Меня всегда развлекали размышления маститых психологов и сексопатологов на тему однополой любви. Логика таких рассуждений приблизительно такова же, как мнения дилетанта-поэта, который сам шуруп в стенку вкрутить не может, о действиях... ну, предположим, электромонтера. Тут, граждане, нужно либо самим пробовать, а потом делиться впечатлениями, либо молчать вообще. А выслушивать идеи очередного научного светила о недостатках однополой любви — просто откровенно скучно.
Кстати, существует мнение, что более тридцати процентов женщин — скрытые лесбиянки. Вот уж не знаю, правда это или нет, но каждая пятая собеседница в разговорах по душам честно признается, что хотела бы «это попробовать». А уж моя alma mater, где я имела счастье отучиться без малого пять годков, просто кишела любительницами «розовой жизни». Сколько предложений тогда пришлось выслушать — не перечтешь. Чуть ли не каждая пьянка (а курс у нас был из общества явно не анонимных алкоголиков), заканчивалась в итоге зажиманиями возле стенки с предложениями уединиться. Случалось, соглашалась. Случалось, посылала куда подальше. И в том, и в другом случае не жалела о последствиях. Невинность моя осталась в далеком доуниверситетском возрасте, а в жизни я стремилась попробовать всего помаленьку, особенно не увлекаясь.

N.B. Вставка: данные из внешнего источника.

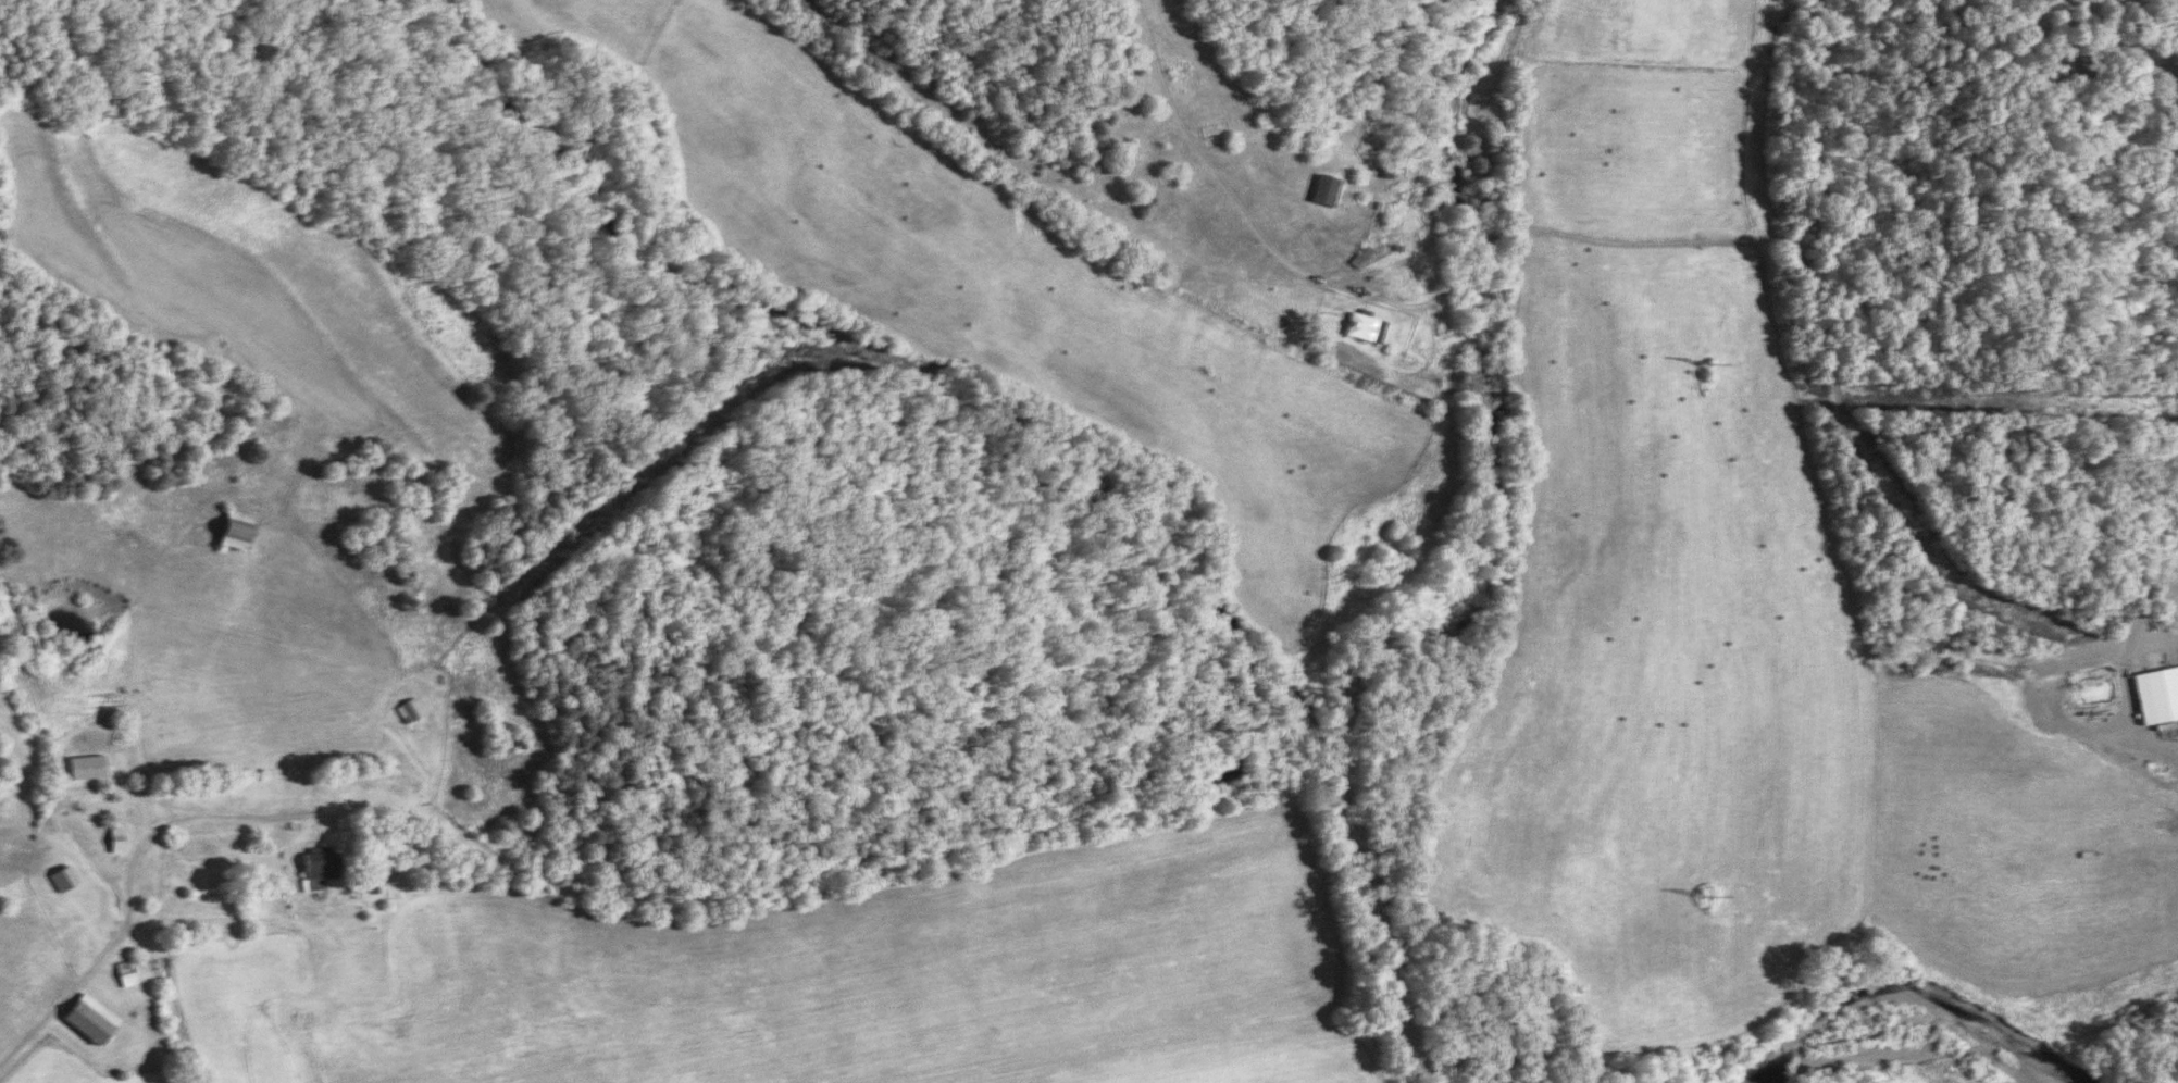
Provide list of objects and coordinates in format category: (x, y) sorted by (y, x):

Но, как известно, и на старуху бывает проруха. Старуха (это я) по окончании высшего учебного заведения решила махнуть на моря в студенческий лагерь. Ну, студенческим он был только по названию. Вокруг него располагалось три горы, где дикарей было раз в пять больше, чем обитателей самого лагеря. И поскольку все постоянно ходили друг к другу в гости, грань между «горцами» и «цивилизацией» стиралась напрочь.
В один из теплых июльских вечеров дружная компания собралась возле палатки, именуемой в народе «Броненосец в потёмках». Хозяин ее, по слухам — капитан дальнего плавания, обладал тремя неоспоримыми достоинствами... звучным именем Аристофаний, редким гостеприимством и солидным капиталом. Каждый вечер перед «Броненосцем» собиралась разношерстная толпа, осушавшая бесчисленное количество бокалов... в смысле, пластиковых стаканчиков, за здоровье Аристофания и его сестры Танюхи.

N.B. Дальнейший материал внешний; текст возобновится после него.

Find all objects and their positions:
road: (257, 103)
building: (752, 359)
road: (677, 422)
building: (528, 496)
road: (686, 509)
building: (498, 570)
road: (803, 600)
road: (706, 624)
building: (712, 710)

Подобно своему брату — Мичману, как звали его друзья, — она отличалась буйным характером. Плюс совершенно сногсшибательная внешность. Мужики на нее слетались как мухи на мед, но благоразумно держали дистанцию, поскольку Аристофаний, демонстрируя накачанные бицепсы, с легкостью мог приподнять передок «Жигулей», а честь своей сестры блюл с рвением Цербера.

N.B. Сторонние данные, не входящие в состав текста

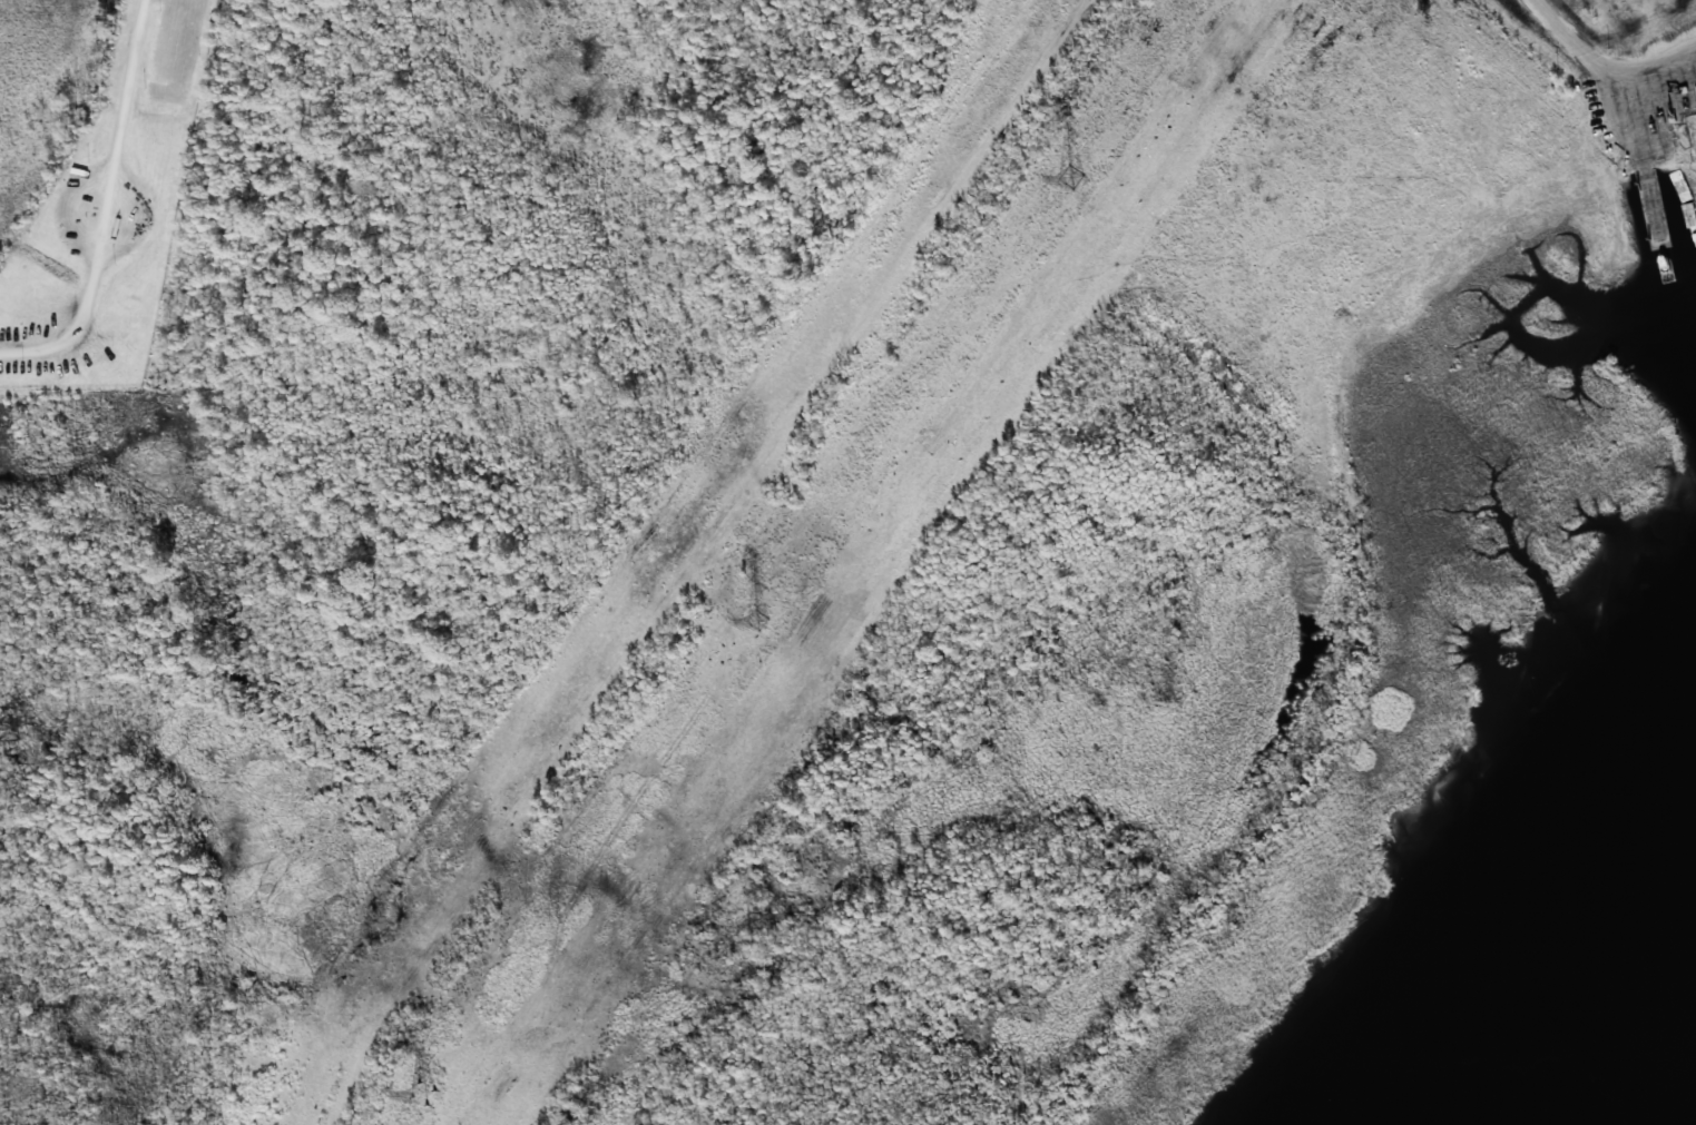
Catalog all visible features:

Танюха, живо откликавшаяся на кличку «Старпом», была блондинкой с пропорциями 90—60—90 и лицом Линды Евангелисты. В свои восемнадцать она уже успела прослыть роковой женщиной; ходили легенды, будто из-за нее даже кого-то успели пристрелить. Танька эти слухи не подтверждала, но и не опровергала.
Когда я подошла к «Броненосцу в потёмках», там уже собралась приличная орава. Старпом во всю силу своих могучих легких кричала, стараясь перекрыть мяуканье магнитофона и бренчание гитары...
— Обормоты! Кто может живо смотаться за водкой? Мичман нас субсидирует.
К Таньке рванулось сразу несколько человек.
— Тише, тише, безумные русские! Хватит только одного посланца. Витек, выруби магнитофон, он у тебя все равно тянет. — Она повернулась в мою сторону. — Ба, кого зрят мои очи! Опера Ля Скала! Эй, ты, гитараст! Отдай инструмент в руки профессионала!
Юноша с мутным пьяным взором, тщетно пытавшийся извлечь из гитары аккорд, приподнялся, протянул мне шестиструнку, споткнулся о чье-то тело и плавно спикировал носом вниз. Гитара жалобно звякнула, а молодой человек в поисках опоры ухватился за мои колени.
— Если ты ее сломал, я тебя покалечу! — Раздался рев Аристофания.